Machine booted and ready 代表机器起来了.
重现
在vagrant设置磁盘大小中竟然重写了此问题。
我的操作:
step 1 fdisk 分区
step 2 挂载分区
step 3 设置开启自动挂载
重启失败。关键的问题在于重新做一遍就可以启动,这才是最S的操作.
继续重现
–update 2022年12月26日10:14:44
这次又重现了这个问题。这一次想趁机搞懂这个问题到底什么导致的
开debug模式
vagrant up --debug &> timeout.debug
网上对这个问题的讨论也有,一般认为是virtualbox的bug,建议升级virtualbox。我也照做。升级到6.1 目前最高版本。并没有解决
查看virtualbox的日志
查看官方forum
lscpu查看是开启的状态.
什么是VT-x?
VT-x(虚拟化扩展)是一项硬件功能,可以在计算机的中央处理器(CPU)上提供虚拟化支持。它允许在一台计算机上运行多个独立的操作系统,每个操作系统在虚拟机中运行,而不是在物理机上运行。这使得可以在同一台计算机上并行运行多个操作系统,而无需使用多台计算机。

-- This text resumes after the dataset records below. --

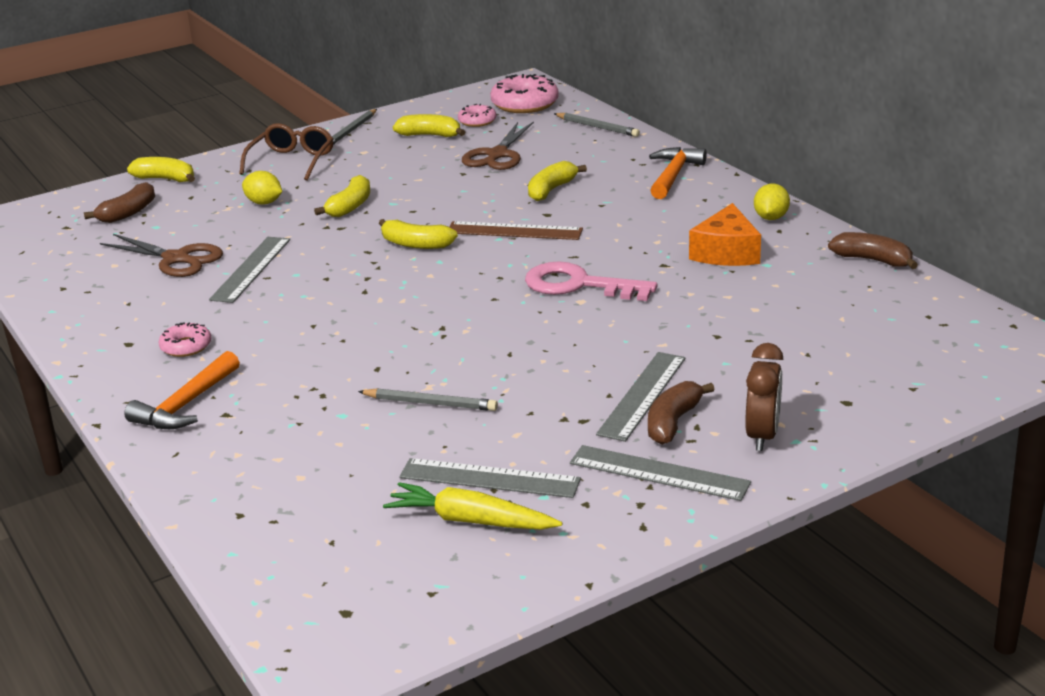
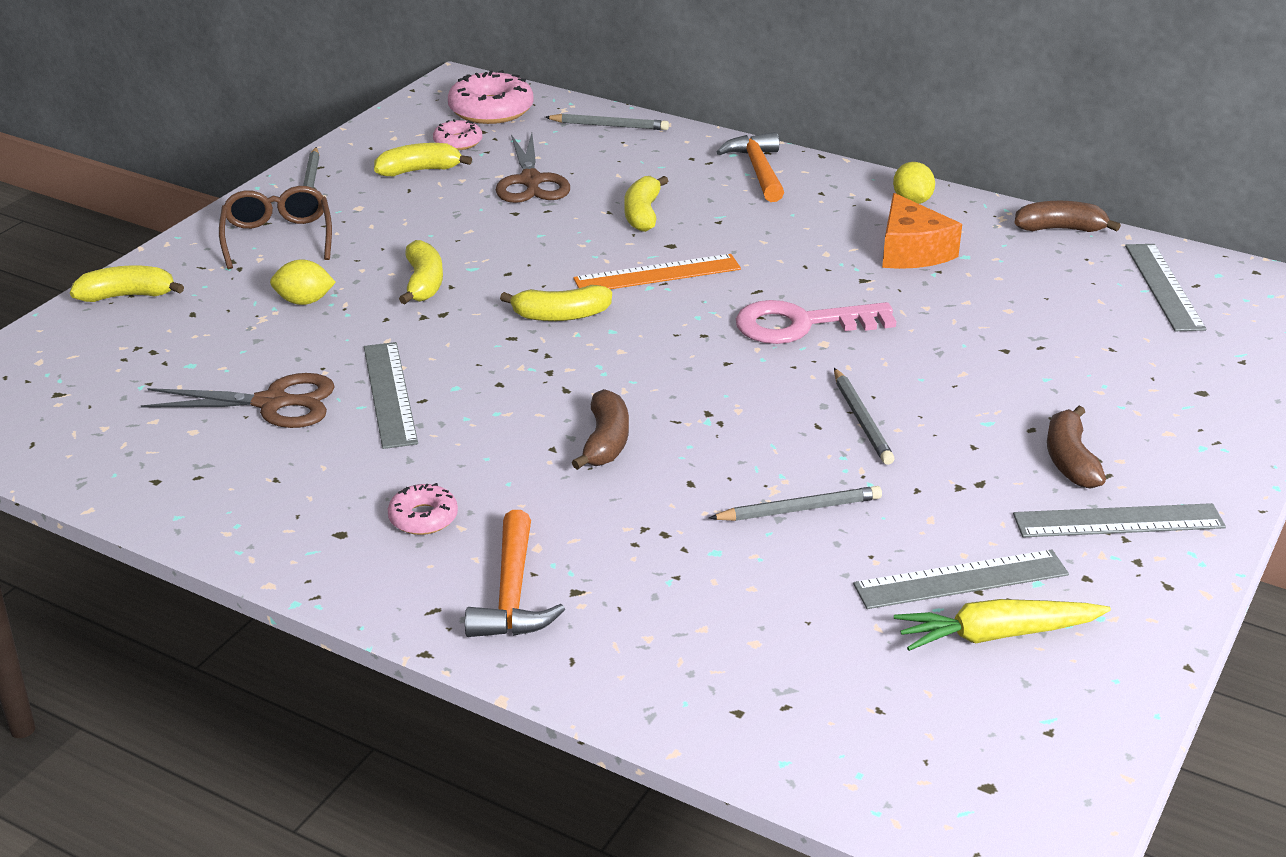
camera: 30 degrees left, 5 degrees up
(128, 213) = (128, 354): brown banana -> brown banana (605, 442)
(514, 231) = (657, 274): brown ruler -> orange ruler
(546, 357) = (862, 420): none -> grey pencil
(642, 395) = (1008, 438): grey ruler -> grey ruler (1164, 286)
(762, 436) = (1168, 451): brown clock -> none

VT-x 最初由 Intel 开发,现在已被广泛采用。它是虚拟化技术中常用的一种,其他虚拟化技术包括 AMD 的 AMD-V 和 ARM 的 Virtualization Extension(VE)。
使用 VT-x 需要满足以下条件:
- 计算机的 CPU 支持 VT-x。
- 计算机的 BIOS 或 UEFI 已启用 VT-x。
- 计算机的操作系统支持 VT-x。
如果上述条件都满足,就可以使用 VT-x 来安装和运行虚拟机。
事实上,我确实这么做了,在宿主机上安装了kvm。
问题应该就是出在这里。因为之前使用virtualbox启动虚拟机都是没有问题的。
解决
1、卸载kvm相关组件
yum remove qemu-kvm qemu-img virt-manager libvirt libvirt-python virt-manager libvirt-client virt-install virt-viewer -y
2、重新拉起virtualbox
vagrant up启动成功
参考
【1】vagrant up问题
【2】 vagrant up的issue
官方的解释说这是第三方插件的bug.他不管这个。